Zero Escape: Zero Time Dilemma – Launch trailer
Zero Escape: Zero Time Dilemma is the third entry in the series, but from a timeline point of view, it actually takes place between the first two games. For those who haven’t played any of the Zero Escape games yet, you’re looking at a visual novel release with a great emphasis on the story and the puzzle rooms, better known as escape rooms, that you will need to exit by way of a point-and-click adventure mechanic.
While the two first games have nine people trapped in their story, this time around the 9 people are split into three teams of three people, so you’ll get to see the story from each team’s perspective in fragments which gradually become available as you progress through the story. The goal is to escape, but as they are told by Zero, the evil mastermind controlling the game, at least six people will need to die for this to be possible. With the game being heavily focused on the story, I won’t go any deeper than this so that you can experience the game to its fullest.
The other important aspect of the game is the escape rooms. Fans of point and click adventures, and obviously fans of the series, will find a total of thirteen rooms in this game, with a quite enjoyable level of difficulty. If I had to compare it with, say, Demetrios, a point and click game I’ve reviewed recently, I’d say the game is more challenging, but still enjoyable, but you will need to think out o the box and take notes here and there to find the solutions to the puzzles you’ll encounter.
The game is presented through mostly static backgrounds and slightly animated 3D models during the story parts of your journey. When in escape room sequences, the visuals change to 3D rendered rooms that you can look around from a fixed point of view to explore the different elements in the room as you search for clues that can allow you to survive.
While that kind of look fits a game like this, I thought that the character animations were lacking the range of emotions we can hear in the voice acting. For example, at a certain moment one of the characters was expressing a lot of anger, which I could easily feel from the voice acting, but looking at the character’s model made me realize his lips were moving almost as if he was whispering.
Another thing I noticed, and while it’s a small detail it still bugged me, is that the game didn’t fit my TV screen, and there was no option to adjust this. When opening some menus (the Fragment screen, for example), the title at the top was cut, and there was no way to make it fit. It’s a small detail and not a deal-breaker, but it is something that the developer could have probably worked on when porting the game to the PS4.
If I have to be honest, a visual novel is usually not my type of game. Even though I Platinumed Virtue’s Last Reward on my Vita, I did not really get hooked on the series from that entry.
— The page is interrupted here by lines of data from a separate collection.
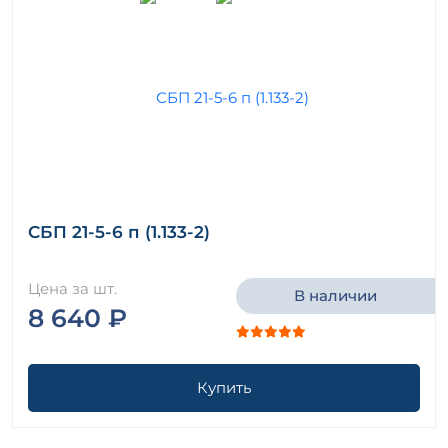
СБП 21-5-6 п (1.133-2)
Цена за шт.
В наличии
8 640 ₽
Купить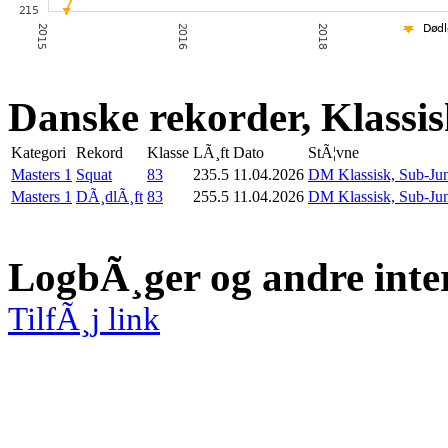
Danske rekorder, Klassi
Kategori
Rekord
Klasse
LÃ¸ft
Dato
StÃ¦vne
Masters 1
Squat
83
235.5
11.04.2026
DM Klassisk, Sub-Jun
Masters 1
DÃ¸dlÃ¸ft
83
255.5
11.04.2026
DM Klassisk, Sub-Jun
LogbÃ¸ger og andre inte
TilfÃ¸j link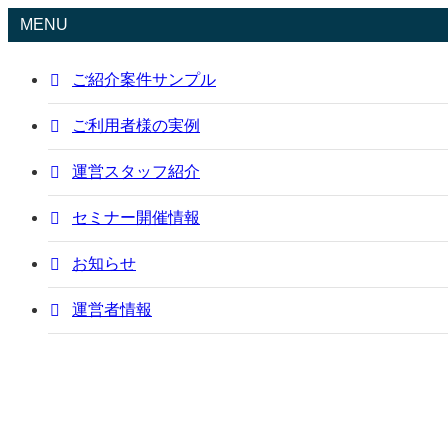
MENU
ご紹介案件サンプル
ご利用者様の実例
運営スタッフ紹介
セミナー開催情報
お知らせ
運営者情報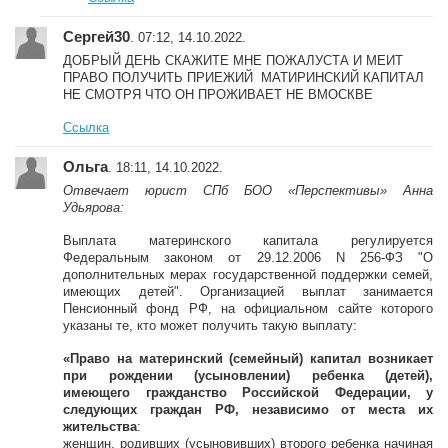
Сергей30
. 07:12, 14.10.2022.
ДОБРЫЙ ДЕНЬ СКАЖИТЕ МНЕ ПОЖАЛУСТА И МЕИТ
ПРАВО ПОЛУЧИТЬ ПРИЕЖИЙ МАТИРИНСКИЙ КАПИТАЛ
НЕ СМОТРЯ ЧТО ОН ПРОЖИВАЕТ НЕ ВМОСКВЕ
Ссылка
Ольга
. 18:11, 14.10.2022.
Отвечает юрист СПб БОО «Перспективы» Анна
Удьярова:
Выплата материнского капитала регулируется
Федеральным законом от 29.12.2006 N 256-ФЗ "О
дополнительных мерах государственной поддержки семей,
имеющих детей". Организацией выплат занимается
Пенсионный фонд РФ, на официальном сайте которого
указаны те, кто может получить такую выплату:
«Право на материнский (семейный) капитал возникает
при рождении (усыновлении) ребенка (детей),
имеющего гражданство Российской Федерации, у
следующих граждан РФ, независимо от места их
жительства
:
женщин, родивших (усыновивших) второго ребенка начиная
Knowing this, I still went forward to try this one, and while it’s still not my type of game, the story kept me going back for more fragments to uncover all there is to see. The thing I liked the most was the escape rooms and the puzzles they contain. Something else I found is that, compared to Virtue’s Last Reward, the branches in the story based on the decisions you make were easier to follow this time around.
And as far as trophies go, this is a quite simple game to Platinum. Playing through all the fragments and escape rooms will net you most of the trophies, with maybe only the collectibles being the objective that will make you go back to the escape rooms to find them all.
Chime has done it again with Zero Time Dilemma, giving us a game that is a must-have for fans of visual novels, and even more so for fans of the series. The story is just what you’d expect from a Zero Escape release, and the challenge is never overwhelming or unfair during your time in the escape rooms. While the game is a bit shorter than the previous game (around 25+ hours compared to 40+ hours of the second game in the trilogy), it’s still definitely a large game worthy of your time and money.
This Zero Escape: Zero Time Dilemma review is based on a PlayStation 4 copy provided by Aksys Games.